Carry on the review of the film Widows below, writing on from its last sentence.

Selected excerpt -
——

Monthly Archives: November 2018

  • Widows

    Steve McQueen (2018)

    In his Sight & Sound (October 2018) piece ‘The Class Ceiling’, Danny Leigh deplored the social narrowness of present-day British cinema, in terms of both the subject matter of films and the personnel making and appearing in them.  ‘As for working-class writers and directors with their own distinctive voice …,’ wrote Leigh, ‘well, let’s have a headcount.  Lynne Ramsay?  Yann Demange?  Steve McQueen?  All making films in America …’  In the case of Steve McQueen, whose last film was 12 Years a Slave five years ago, the real pity is that he’s taking advantage of the supposedly greater range of opportunities available across the Atlantic by making a movie like Widows.

    This is a reworking by McQueen and Gillian (Gone Girl) Flynn of the 1983 ITV drama serial of the same name, written by Lynda LaPlante, in which the wives of three professional criminals, whose husbands are killed in an armed robbery that goes wrong, decide to carry out the same heist themselves and do so successfully.  McQueen’s Widows is a shrewdly calculated package.  As Eric Kohn of IndieWire says (as a compliment), ‘The movie engages with topics as complex as sexism, police brutality, and interracial marriage, but it still delivers on the car chases and gunplay’.   The marketing of the film as feminist is fair enough, even though it’s hardly ground-breaking in that sense:  the plot is essentially unchanged from LaPlante’s thirty-five-year-old original.  Although one of the original TV widows was played by an actress of colour (Eva Mottley), the racial diversity of the film’s cast is a more substantial advance.  Fashionable inventions for the big-screen Widows include a corrupt political dynasty fighting to retain electoral power in the South Side district of Chicago where the action takes place.

——

Raw data -
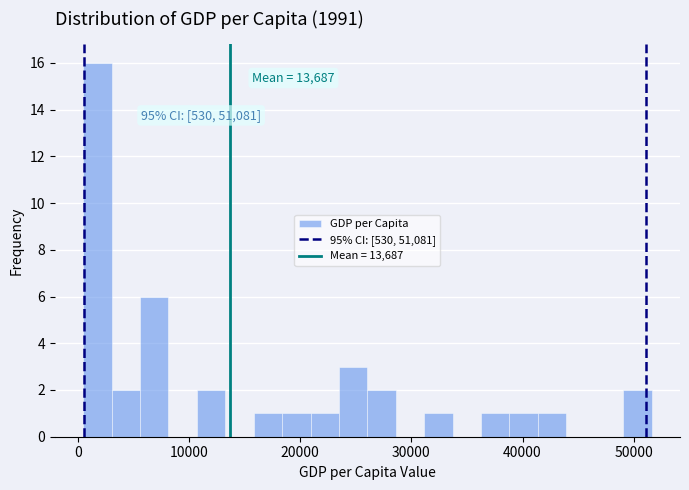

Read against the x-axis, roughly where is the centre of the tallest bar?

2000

——

Task answer -
    The character of the senior widow has been reshaped so that the audience can root for her to pull off the robbery safe in the knowledge that she’s also a cut above.  (The reshaping may also be designed to help keep Widows‘ feminist pretensions intact.)  In the TV version of Widows, Ann Mitchell’s East Ender Dolly Rawlins was a loyal, hard-as-nails criminal consort.  Her cinema counterpart Veronica Rawlings (Viola Davis) is in love with her armed-robber husband Harry (Liam Neeson) but says at one point, ‘I never thought I’d marry a white man and a criminal’, to reassure us that she’s well aware that both these things are infra dig.  Veronica’s background is in teaching.  When she meets the aged political boss Tom Mulligan (Robert Duvall), she reminds him they’ve met once before, when she was a teachers’ union representative.  Veronica eventually donates a large part of her share of the heist proceeds to endow a school library, to be named in memory of her late son, the innocent victim of a white police officer’s bullet.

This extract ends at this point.